Continent = dplyr::case_when(
Continent == "Asia_" ~ "Asia",
TRUE ~ Continent
)
)
continents_agg_map
#> # A tibble: 158 × 2
#> Country Continent
#> <chr> <chr>
#> 1 AGO Africa
#> 2 ALB Europe
#> 3 ARE MidEast
#> 4 ARG SoCeAmr
#> 5 ARM Asia
#> 6 AUS Oceania
#> 7 AUT Europe
#> 8 AZE Asia
#> 9 BEL Europe
#> 10 BEN Africa
#> # ℹ 148 more rows
# Join to the efficiency data
agg_eta_pfu_with_continents <- agg_eta_pfu_nice |>
dplyr::left_join(continents_agg_map, by = "Country")
# Notice the Continent column
agg_eta_pfu_with_continents
#> # A tibble: 48,018 × 6
#> Country Energy.type Year Var.name Value Continent
#> <chr> <chr> <dbl> <fct> <dbl> <chr>
#> 1 AGO Energy 1971 eta[pf] 0.713 Africa
#> 2 AGO Energy 1971 eta[fu] 0.238 Africa
#> 3 AGO Energy 1971 eta[pu] 0.170 Africa
#> 4 AGO Exergy 1971 eta[pf] 0.715 Africa
#> 5 AGO Exergy 1971 eta[fu] 0.0756 Africa
#> 6 AGO Exergy 1971 eta[pu] 0.0541 Africa
#> 7 AGO Energy 1972 eta[pf] 0.729 Africa
#> 8 AGO Energy 1972 eta[fu] 0.240 Africa
#> 9 AGO Energy 1972 eta[pu] 0.175 Africa
#> 10 AGO Exergy 1972 eta[pf] 0.731 Africa
#> # ℹ 48,008 more rows
Establish the continent colors.
continent_colours <- c(Africa = "orange", Asia = "gray",
Bunkers = "darkgray", Europe = "darkgreen",
MidEast = "cadetblue3",
NoAmr = "red",
Oceania = "blue", SoCeAmr = "violet",
World = "black")
To create a specific World-average line, we need to separate the World data from all countries. Also, continent averages should be removed from the data frame that contains country lines.
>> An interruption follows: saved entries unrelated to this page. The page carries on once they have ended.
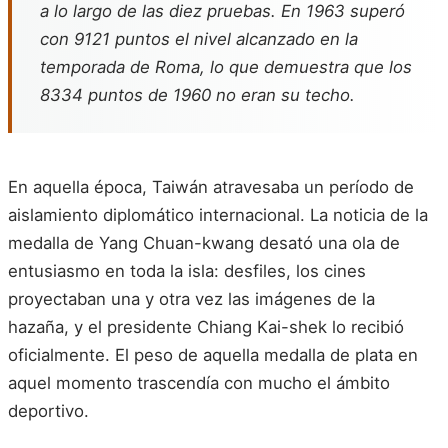
a lo largo de las diez pruebas. En 1963 superó
con 9121 puntos el nivel alcanzado en la
temporada de Roma, lo que demuestra que los
8334 puntos de 1960 no eran su techo.
En aquella época, Taiwán atravesaba un período de
aislamiento diplomático internacional. La noticia de la
medalla de Yang Chuan-kwang desató una ola de
entusiasmo en toda la isla: desfiles, los cines
proyectaban una y otra vez las imágenes de la
hazaña, y el presidente Chiang Kai-shek lo recibió
oficialmente. El peso de aquella medalla de plata en
aquel momento trascendía con mucho el ámbito
deportivo.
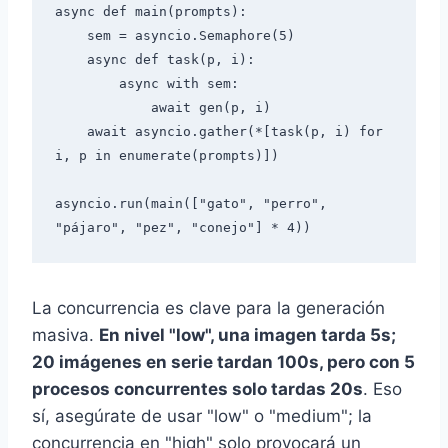
async def main(prompts):

    sem = asyncio.Semaphore(5)

    async def task(p, i):

        async with sem:

            await gen(p, i)

    await asyncio.gather(*[task(p, i) for 
i, p in enumerate(prompts)])

asyncio.run(main(["gato", "perro", 
La concurrencia es clave para la generación
masiva.
En nivel "low", una imagen tarda 5s;
20 imágenes en serie tardan 100s, pero con 5
procesos concurrentes solo tardas 20s
. Eso
sí, asegúrate de usar "low" o "medium"; la
concurrencia en "high" solo provocará un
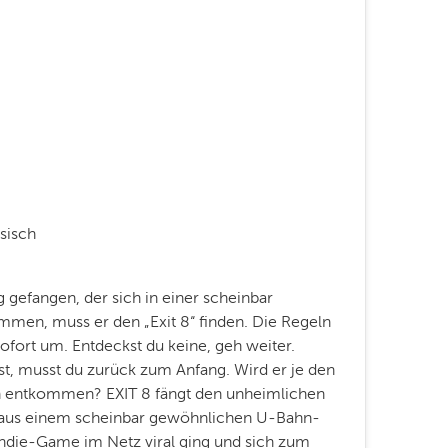
sisch
 gefangen, der sich in einer scheinbar
mmen, muss er den „Exit 8“ finden. Die Regeln
ofort um. Entdeckst du keine, geh weiter.
t, musst du zurück zum Anfang. Wird er je den
th entkommen? EXIT 8 fängt den unheimlichen
s einem scheinbar gewöhnlichen U-Bahn-
ndie-Game im Netz viral ging und sich zum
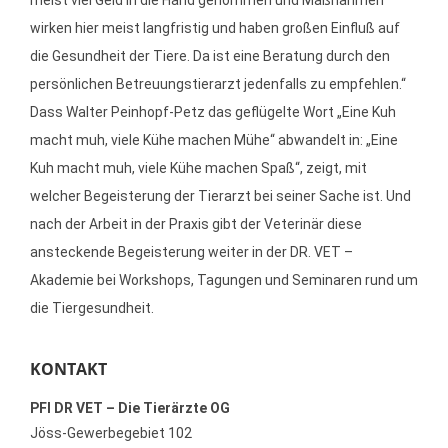
meist viel Geld in die Hand genommen und Maßnahmen
wirken hier meist langfristig und haben großen Einfluß auf
die Gesundheit der Tiere. Da ist eine Beratung durch den
persönlichen Betreuungstierarzt jedenfalls zu empfehlen.“
Dass Walter Peinhopf-Petz das geflügelte Wort „Eine Kuh
macht muh, viele Kühe machen Mühe“ abwandelt in: „Eine
Kuh macht muh, viele Kühe machen Spaß“, zeigt, mit
welcher Begeisterung der Tierarzt bei seiner Sache ist. Und
nach der Arbeit in der Praxis gibt der Veterinär diese
ansteckende Begeisterung weiter in der DR. VET –
Akademie bei Workshops, Tagungen und Seminaren rund um
die Tiergesundheit.
KONTAKT
PFI DR VET – Die Tierärzte OG
Jöss-Gewerbegebiet 102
# Create a data frame of only World information
# for years >- 1971
# (the first year when all countries are in IEA data).
# This data frame will be used to create the
# World-average line
agg_eta_pfu_world <- agg_eta_pfu_with_continents |>
dplyr::filter(Country == "World", Year >= 1971)
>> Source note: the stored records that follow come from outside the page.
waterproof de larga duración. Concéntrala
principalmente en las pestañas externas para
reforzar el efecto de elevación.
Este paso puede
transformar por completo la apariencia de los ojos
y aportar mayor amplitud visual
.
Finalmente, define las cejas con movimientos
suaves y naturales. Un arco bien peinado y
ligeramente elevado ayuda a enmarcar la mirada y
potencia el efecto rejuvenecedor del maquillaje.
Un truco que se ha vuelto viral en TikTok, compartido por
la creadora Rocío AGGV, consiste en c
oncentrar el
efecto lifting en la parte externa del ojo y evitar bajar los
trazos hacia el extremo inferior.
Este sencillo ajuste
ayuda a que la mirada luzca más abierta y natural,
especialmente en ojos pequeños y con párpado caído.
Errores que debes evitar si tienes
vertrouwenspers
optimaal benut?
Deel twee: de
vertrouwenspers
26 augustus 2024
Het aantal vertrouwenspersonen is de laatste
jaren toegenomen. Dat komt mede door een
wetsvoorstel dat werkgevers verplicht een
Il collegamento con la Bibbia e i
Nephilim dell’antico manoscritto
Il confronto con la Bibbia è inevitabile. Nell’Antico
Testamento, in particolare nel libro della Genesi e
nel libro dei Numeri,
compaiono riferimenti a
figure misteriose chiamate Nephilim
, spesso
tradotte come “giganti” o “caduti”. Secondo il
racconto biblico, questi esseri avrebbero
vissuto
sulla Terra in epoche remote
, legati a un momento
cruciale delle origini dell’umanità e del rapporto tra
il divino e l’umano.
# Create a data frame of countries only,
# eliminating continent and world averages
agg_eta_pfu_countries <- agg_eta_pfu_with_continents |>
dplyr::filter(!(Country %in% c("Africa", "Asia", "Bunkers", "Europe",
"MidEast", "NoAmr", "Oceania", "SoCeAmr",
"World", "WRLD")))
We will use the MKHthemes package to make nice-looking graphs with a white background and tick marks that point inward, not outward. MKHthemes can be loaded with the following code.
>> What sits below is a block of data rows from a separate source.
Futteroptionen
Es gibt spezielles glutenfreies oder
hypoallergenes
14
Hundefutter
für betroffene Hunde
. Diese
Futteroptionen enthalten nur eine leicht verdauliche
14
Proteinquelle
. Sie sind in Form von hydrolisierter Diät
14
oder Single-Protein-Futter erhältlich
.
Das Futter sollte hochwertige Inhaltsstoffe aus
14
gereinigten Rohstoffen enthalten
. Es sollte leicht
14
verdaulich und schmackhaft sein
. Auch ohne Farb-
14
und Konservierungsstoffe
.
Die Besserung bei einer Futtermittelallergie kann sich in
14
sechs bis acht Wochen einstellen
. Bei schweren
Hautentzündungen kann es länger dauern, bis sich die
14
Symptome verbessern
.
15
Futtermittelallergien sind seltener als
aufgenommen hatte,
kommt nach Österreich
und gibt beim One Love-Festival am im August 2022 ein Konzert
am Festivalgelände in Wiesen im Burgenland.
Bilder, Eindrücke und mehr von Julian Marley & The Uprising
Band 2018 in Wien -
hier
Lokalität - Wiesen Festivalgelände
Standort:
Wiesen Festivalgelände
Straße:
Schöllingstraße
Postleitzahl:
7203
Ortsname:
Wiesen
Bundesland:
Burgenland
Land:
devtools::install_github("MatthewHeun/MKHthemes")
Now make the graph. Details different from the previous version are identified by comments.
ggplot2::ggplot(mapping = ggplot2::aes(x = Year,
y = Value,
group = Country,
# Set country colours by continent
colour = Continent)) +
# Create two different line layers.
# The first has countries only and a narrow linewidth.
ggplot2::geom_line(data = agg_eta_pfu_countries,
linewidth = 0.05) +
# The second (upper) layer has World only,
# a larger linewidth and black colour.
ggplot2::geom_line(data = agg_eta_pfu_world,
linewidth = 1,
colour = "black") +
# Set only a few years on the x-axis so the labels
# don't collide
ggplot2::scale_x_continuous(breaks = c(1980, 2000, 2020)) +
# Use the continent_colours for the lines
ggplot2::scale_colour_manual(values = continent_colours) +
# Eliminate the x-axis label ("Year");
# everyone knows those are years.
# Eliminate the colour label, "Continent";
# everyone knows these are continent names.
ggplot2::labs(x = NULL,
y = expression(eta),
colour = NULL) +
ggplot2::facet_grid(rows = ggplot2::vars(Energy.type),
cols = ggplot2::vars(Var.name),
labeller = ggplot2::label_parsed) +
# Set pleasant aesthetics such as white background,
# gray border lines, and
# inward-pointing tick marks.
MKHthemes::xy_theme() +
ggplot2::guides(
colour = ggplot2::guide_legend(
# Adjust the size of the line segments in the legend
# independent from linewidths in the graph itself
override.aes = list(linewidth = 1)
)
)
The new version of the graph is aesthetically pleasing and conveys more information than the initial attempt.